- Born: David Michael Patrick Mingos 6 August 1944 (age 81) Basra, Hashemite Kingdom of Iraq
- Education: University of Sussex (PhD);
- Known for: Green–Davies–Mingos rules Wade–Mingos rules
- Awards: FRS (1992) Tilden Prize (1989) Corday–Morgan Prize (1978)
- Scientific career
- Fields: Cluster chemistry
- Thesis: The preparation and properties of some tertiary phosphine complexes of osmium, iridium, ruthenium, and platinum (1968)
- Website: seh.ox.ac.uk/users/michaelmingos

= Michael Mingos =

British chemist and academic

David Michael Patrick Mingos (born 6 August 1944) is a British chemist and academic. He was Principal of St Edmund Hall, Oxford from 1999 to 2009, and Professor of Inorganic Chemistry at the University of Oxford.

==Education==
Mingos attended the Harvey Grammar School, King Edward VII School Lytham St Anne's, University of Manchester Institute of Science and Technology (Chemistry Department Prize 1963, BSc First Class 1965, Hon DSc 2000), and the University of Sussex (DPhil 1968, and Hon DSc 2001).

==Career==
Mingos undertook postdoctoral research at Northwestern University (Fulbright Fellow 1968–70) and at the University of Sussex (ICI Fellow 1970–71). From 1971 until 1976 he was a Lecturer at Queen Mary, University of London. He then moved to the University of Oxford as Fellow and Tutor at Keble College and University Lecturer.
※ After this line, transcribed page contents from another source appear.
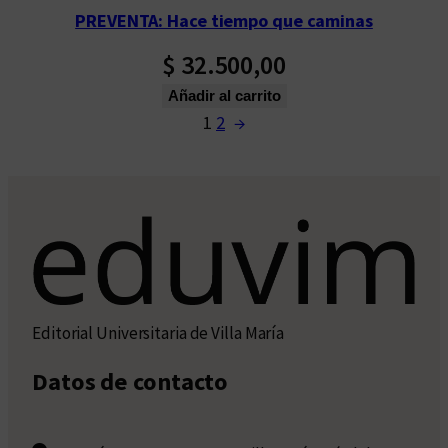
PREVENTA: Hace tiempo que caminas
$
32.500,00
Añadir al carrito
1
2
→
Editorial Universitaria de Villa María
Datos de contacto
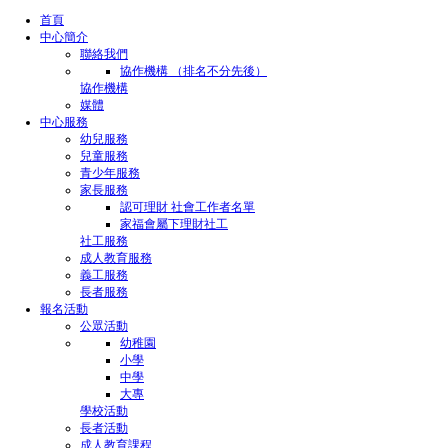
首頁
中心簡介
聯絡我們
協作機構 （排名不分先後）
協作機構
媒體
中心服務
幼兒服務
兒童服務
青少年服務
家長服務
認可理財 社會工作者名單
家福會屬下理財社工
社工服務
成人教育服務
義工服務
長者服務
報名活動
公眾活動
幼稚園
小學
中學
大專
學校活動
長者活動
成人教育課程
From 1977 until 1992 he was also Lecturer at Pembroke College, Oxford.

In 1978, Mingos, Stephen G. Davies and Malcolm Green compiled a set of rules that summarise where nucleophilic additions will occur on pi ligands.
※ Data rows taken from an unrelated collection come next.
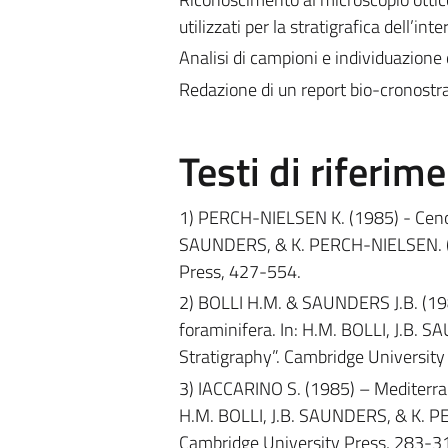
utilizzati per la stratigrafica dell’i
Analisi di campioni e individuazione 
Redazione di un report bio-cronostra
Testi di riferim
1) PERCH-NIELSEN K. (1985) - Cenozo
SAUNDERS, & K. PERCH-NIELSEN. (Ed
Press, 427-554.
2) BOLLI H.M. & SAUNDERS J.B. (1985
foraminifera. In: H.M. BOLLI, J.B.
Stratigraphy”. Cambridge University
3) IACCARINO S. (1985) – Mediterran
H.M. BOLLI, J.B. SAUNDERS, & K. PE
Cambridge University Press, 283-3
Mingos' 1984 paper on the polyhedral skeletal electron pair theory develops Wade's electron counting rules for predicting the molecular geometry of cluster compounds.

In 1990 he was appointed Reader in Inorganic Chemistry and for the academic year 1991/92 he served as Assessor. From 1992 until 1999 he worked at Imperial College London as Sir Edward Frankland BP Professor of Inorganic Chemistry (1992–99) and Dean of the Royal College of Science (1996–99).

In 1999 Mingos was appointed Principal of St Edmund Hall, Oxford and at the same time he became a visiting professor at Imperial College London. In 2000 he received as a Title of Distinction the title of professor of inorganic chemistry at the University of Oxford. He was superseded as principal by Professor Keith Gull on 1 October 2009.

With David J. Wales he is the co-author of the textbook Introduction to Cluster Chemistry.

==Honours and awards==
In 1980, Mingos was award the Corday-Morgan Medal and Prize of the Royal Society of Chemistry. He was elected a Fellow of the Royal Society (FRS) in 1992.

==Personal life==
Michael Mingos is the son of Vasso Mingos, of Athens, and Rose Enid Billie Mingos née Griffiths.